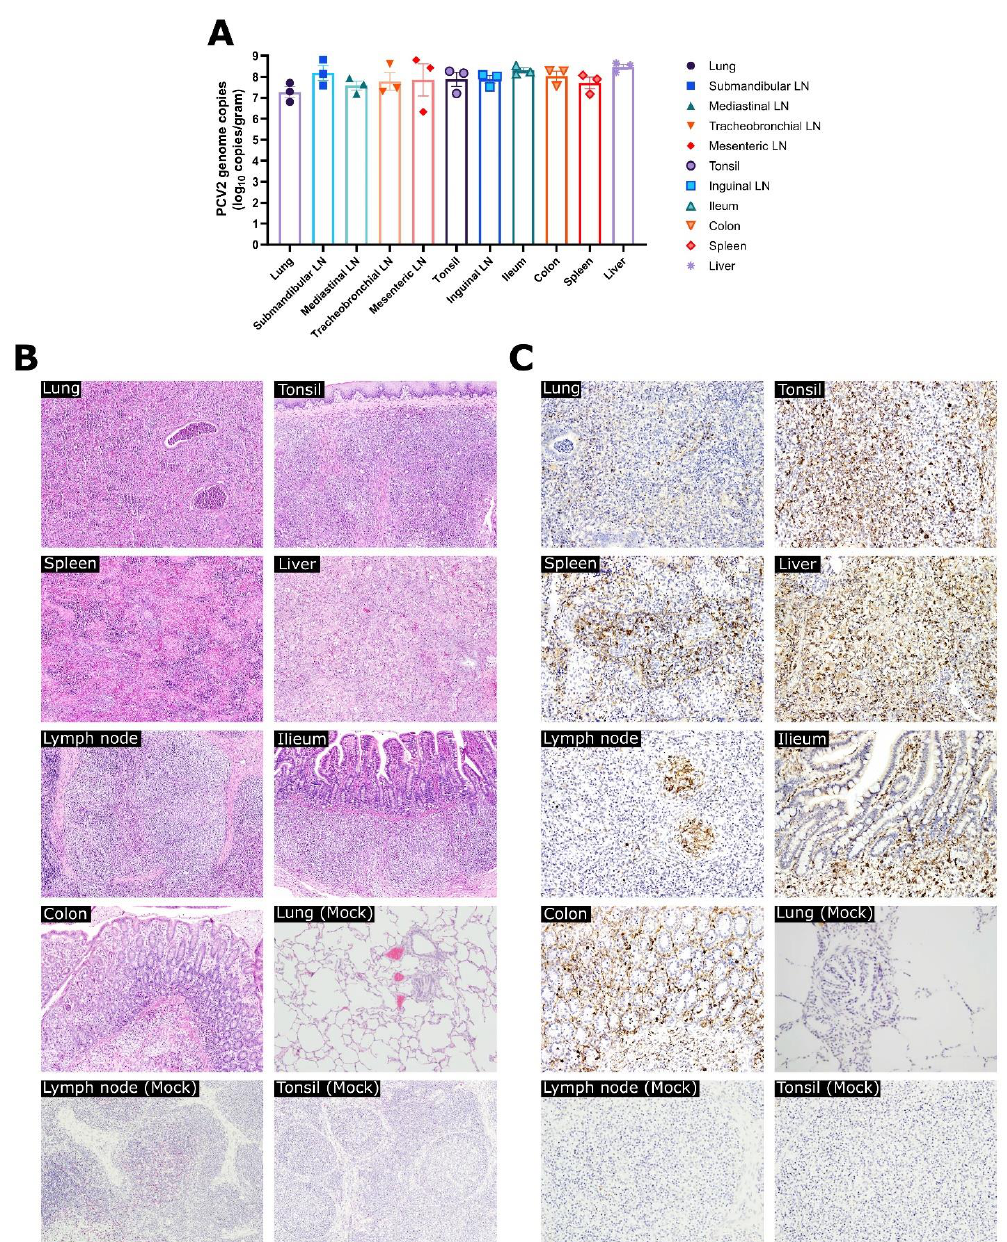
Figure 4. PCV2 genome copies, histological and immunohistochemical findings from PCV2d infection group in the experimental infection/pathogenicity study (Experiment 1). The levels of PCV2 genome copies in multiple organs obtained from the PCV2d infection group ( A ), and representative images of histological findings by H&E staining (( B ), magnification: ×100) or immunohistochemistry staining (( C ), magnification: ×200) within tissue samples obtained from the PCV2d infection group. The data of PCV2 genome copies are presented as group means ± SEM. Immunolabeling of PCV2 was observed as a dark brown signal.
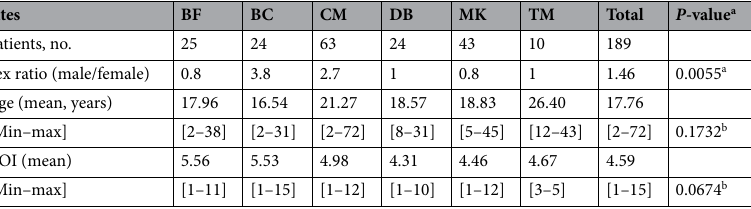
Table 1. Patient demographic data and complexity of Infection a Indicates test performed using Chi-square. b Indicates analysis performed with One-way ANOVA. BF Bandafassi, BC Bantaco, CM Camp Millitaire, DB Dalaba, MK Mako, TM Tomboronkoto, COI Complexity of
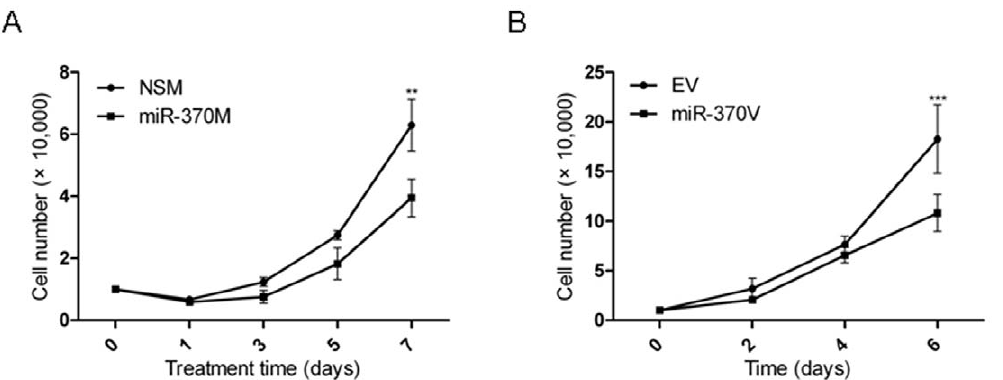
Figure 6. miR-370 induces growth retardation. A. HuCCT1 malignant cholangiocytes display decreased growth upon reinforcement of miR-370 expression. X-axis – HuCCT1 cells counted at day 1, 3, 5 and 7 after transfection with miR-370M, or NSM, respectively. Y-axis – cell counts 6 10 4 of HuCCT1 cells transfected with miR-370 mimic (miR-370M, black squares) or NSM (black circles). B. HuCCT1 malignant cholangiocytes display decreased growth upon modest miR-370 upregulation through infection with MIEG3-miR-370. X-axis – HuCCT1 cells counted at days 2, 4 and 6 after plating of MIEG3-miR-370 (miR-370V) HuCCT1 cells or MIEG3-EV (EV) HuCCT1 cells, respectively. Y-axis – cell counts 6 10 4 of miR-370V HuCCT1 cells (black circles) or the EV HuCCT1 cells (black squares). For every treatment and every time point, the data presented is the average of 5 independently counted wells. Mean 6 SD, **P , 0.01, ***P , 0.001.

+++++

ABOUT THIS EXERCISE:
Using the listing above, list every line in which the string "Figure" occurs.

ANSWER FOR THIS EXERCISE:
Figure 4. PCV2 genome copies, histological and immunohistochemical findings from PCV2d infection group in the experimental infection/pathogenicity study (Experiment 1). The levels of PCV2 genome copies in multiple organs obtained from the PCV2d infection group ( A ), and representative images of histological findings by H&E staining (( B ), magnification: ×100) or immunohistochemistry staining (( C ), magnification: ×200) within tissue samples obtained from the PCV2d infection group. The data of PCV2 genome copies are presented as group means ± SEM. Immunolabeling of PCV2 was observed as a dark brown signal.
Figure 6. miR-370 induces growth retardation. A. HuCCT1 malignant cholangiocytes display decreased growth upon reinforcement of miR-370 expression. X-axis – HuCCT1 cells counted at day 1, 3, 5 and 7 after transfection with miR-370M, or NSM, respectively. Y-axis – cell counts 6 10 4 of HuCCT1 cells transfected with miR-370 mimic (miR-370M, black squares) or NSM (black circles). B. HuCCT1 malignant cholangiocytes display decreased growth upon modest miR-370 upregulation through infection with MIEG3-miR-370. X-axis – HuCCT1 cells counted at days 2, 4 and 6 after plating of MIEG3-miR-370 (miR-370V) HuCCT1 cells or MIEG3-EV (EV) HuCCT1 cells, respectively. Y-axis – cell counts 6 10 4 of miR-370V HuCCT1 cells (black circles) or the EV HuCCT1 cells (black squares). For every treatment and every time point, the data presented is the average of 5 independently counted wells. Mean 6 SD, **P , 0.01, ***P , 0.001.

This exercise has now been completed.